Cyberculture, like culture in general, relies on establishing identity and credibility. However, in the absence of direct physical interaction, it could be argued that the process for such establishment is more difficult. In some senses, online credibility is established in much the same way that it is established in the off line world, however, since there are two separate worlds, it is not surprising that there are both differences in the mechanisms found in each.

Many sites allow anonymous commentary, where the user-id attached to the comment is something like ‘guest’ or ‘anonymous user.’ In an architecture that allows anonymous posting about other works, the credibility being impacted is only that of the product for sale, the original opinion expressed, the code written, the YouTube video, or other entity about which comments are made (e.g., a Slashdot post). Sites that require ‘known’ postings can vary widely from simply requiring some kind of name to be associated with the comment to requiring registration, wherein the identity of the registrant is visible to other readers of the comment. Credibility (similar to ‘character’) is ‘earned rather than bought, and because this takes time (and because credibility is not fungible) it becomes increasingly hard’ to create a new persona.

In some architectures those who review or offer comments can, in turn, be rated by other users. This technique offers the ability to regulate the credibility of given authors by subjecting their comments to direct ‘quantifiable’ approval ratings. Architectures can be oriented around positive feedback or a mix of both positive and negative feedback. While a particular user may be able to equate fewer stars with a ‘negative’ rating, the semantic difference is potentially important. The ability to actively rate an entity negatively may violate laws or norms that are important in the jurisdiction in which the internet property is important.

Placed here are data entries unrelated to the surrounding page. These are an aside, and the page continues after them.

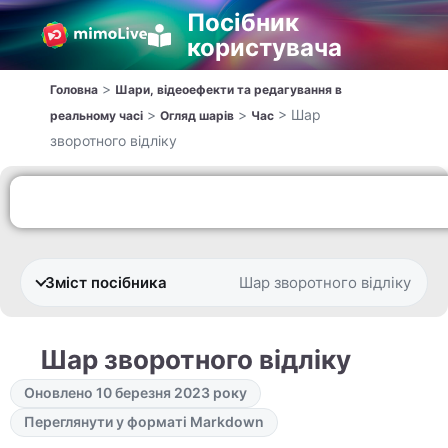
Посібник
користувача
>
Головна
Шари, відеоефекти та редагування в
>
>
>
Шар
реальному часі
Огляд шарів
Час
зворотного відліку
Зміст посібника
Шар зворотного відліку
Шар зворотного відліку
Оновлено 10 березня 2023 року
Переглянути у форматі Markdown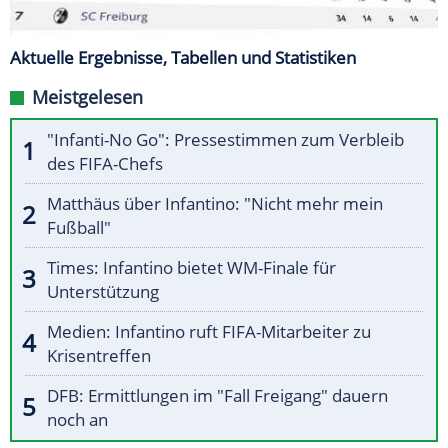
Aktuelle Ergebnisse, Tabellen und Statistiken
Meistgelesen
"Infanti-No Go": Pressestimmen zum Verbleib
des FIFA-Chefs
Matthäus über Infantino: "Nicht mehr mein
Fußball"
Times: Infantino bietet WM-Finale für
Unterstützung
Medien: Infantino ruft FIFA-Mitarbeiter zu
Krisentreffen
DFB: Ermittlungen im "Fall Freigang" dauern
noch an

Architectures can also be oriented to give editorial control to a group or individual. Many email lists are worked in this fashion (e.g., Freecycle). In these situations, the architecture usually allows, but does not require that contributions be moderated. In a moderated setting, credibility is often given to the moderator. However, that credibility can be damaged by appearing to edit in a heavy-handed way, whether reactive or proactive. In an unmoderated setting, credibility lies with the contributors alone.